Grillparzer - Argonauten

Im zweiten Drama der Trilogie Das goldene Vlies fährt Jason mit seinen Gefährten auf der Argo nach Kolchis, um das goldene Vlies zurück nach Griechenland zu holen.

Wie Phryxus ist der Thessalier Jason seines Thronerbe beraubt, und zwar von seinem Onkel Pelias. Dieser stellt Jason die Bedingung, das Vlies zurück nach Griechenland zu holen.

In Kolchis hat sich Medea in einen Turm zurückgezogen und bewahrt das verfluchte Vlies in einer Höhle, bewehrt von Bannflüchen und einer Schlange auf, um kein Unheil über ihre Familie und die Kolcher zu bringen.
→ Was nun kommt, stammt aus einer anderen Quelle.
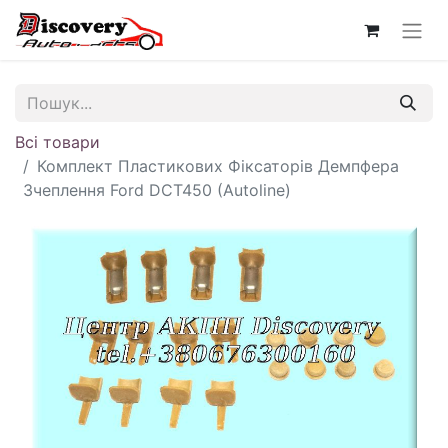
Всі товари
Комплект Пластикових Фіксаторів Демпфера
Зчеплення Ford DCT450 (Autoline)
Jason tritt fordernd auf und Medea rettet ihm zweimal das Leben, einmal im Turm vor ihrem Bruder Absyrtus, einmal vor einem von ihr selbst gebrauten Todestrank, den ihr Vater Aietes ihm reicht. Aietes verflucht und verstößt daraufhin seine Tochter Medea.

Auch wenn Jason und Medea sich ineinander verlieben, so bleibt bei Grillparzer der Fluch auf dem Vlies, und Grillparzer nationalisiert den Konflikt, wie Grillparzer überhaupt die Nationalisierung des Denkens im 19. Jahrhundert sehr früh bereits kritisch betrachtet und 30 Jahre nach diesem Stück im nationalen Denken die Keimzelle für Bestialität sieht. So lässt er die Kolcher die Griechen und die Griechen die Kolcher sich gegenseitig als Barbaren bezeichnen.

Jason umwirbt Medea in einer Art und Weise, die wir heutzutage als Integrationsangebot bezeichnen würden. Als Freiheitszeichen ist, dass Jason ihr die Kopfverschleierung abnimmt:
JASON.
Vergiß, was du gehört, was du gesehn,
Was du gewesen bis auf diese Stunde.
Aietes Kind ist Jasons Weib geworden,
An dieser Brust hängt deine Pflicht, dein Recht.
Und wie ich diesen Schleier von dir reiße,
Durchwoben mit der Unterirdschen Zeichen,
So reiß ich dich von all den Banden los,
Die dich geknüpft an dieses Landes Frevel.
Hier, Griechen, eine Griechin! Grüßet sie!


Er reißt ihr den Schleier ab.

MEDEA darnach fassend.
Der Götter Schmuck!

JASON.
Der Unterirdschen! Fort!
Frei wallt das Haar nun um die offne Stirn;
So frei und offen bist du Jasons Braut.
Fluch und Verbannung von Medea durch ihren Vater ist mit einer Warnung verbunden, dass sie in Griechenland immer eine Fremde sein werde.
AIETES.
Du hast mich betrogen, verraten.
Bleib! Nicht mehr betreten sollst du mein Haus.
Ausgestoßen sollst du sein, wie das Tier der Wildnis,
Sollst in der Fremde sterben, verlassen, allein.
Folg ihm, dem Buhlen, nach in seine Heimat,
Teile sein Bett, sein Irrsal, seine Schmach;
Leb im fremden Land, eine Fremde,
Verspottet, verachtet, verhöhnt, verlacht;
Er selbst, für den du hingibst Vater und Vaterland,
Wird dich verachten, wird dich verspotten,
Wenn erloschen die Lust, wenn gestillt die Begie
r;
Dann wirst du stehn und die Hände ringen,
Sie hinüberbreiten nach dem Vaterland,
Getrennt durch weite, brandende Meere,
Deren Wellen dir murmelnd bringen des Vaters Fluch!
Jason holt das Goldene Vlies aus der Höhle, kann mit Hilfe eines von Medea gegebenen Tranks die Schlange überlisten, und bei der Abfahrt der Argonauten mit Medea, soll ihr Bruder Absyrtus als Geisel mitkommen, bis die aus der Bucht von Kolchis sind, damit die Kolcher das Schiff nicht angreifen. Doch Absyrtus stirbt lieber in Freiheit und stürzt sich über eine Klippe.

Der Fluch vom Vlies ist nicht gebannt, ganz im Gegenteil, mit dem Tod von Absyrtus verbindet sich ein weiterer Unglücksfall mit diesem Vlies. Jason beschuldigt Aietes, am Tod seines Sohnes Schuld zu tragen.

Formal nähert sich Grillparzer der griechischen Tragödie, aber immer noch nicht ganz: das Stück besteht aus vier Akten und die drei Aristotelischen Einheiten sind nicht umgesetzt. Es bedarf noch eines dritten Teils dieser Trilogie.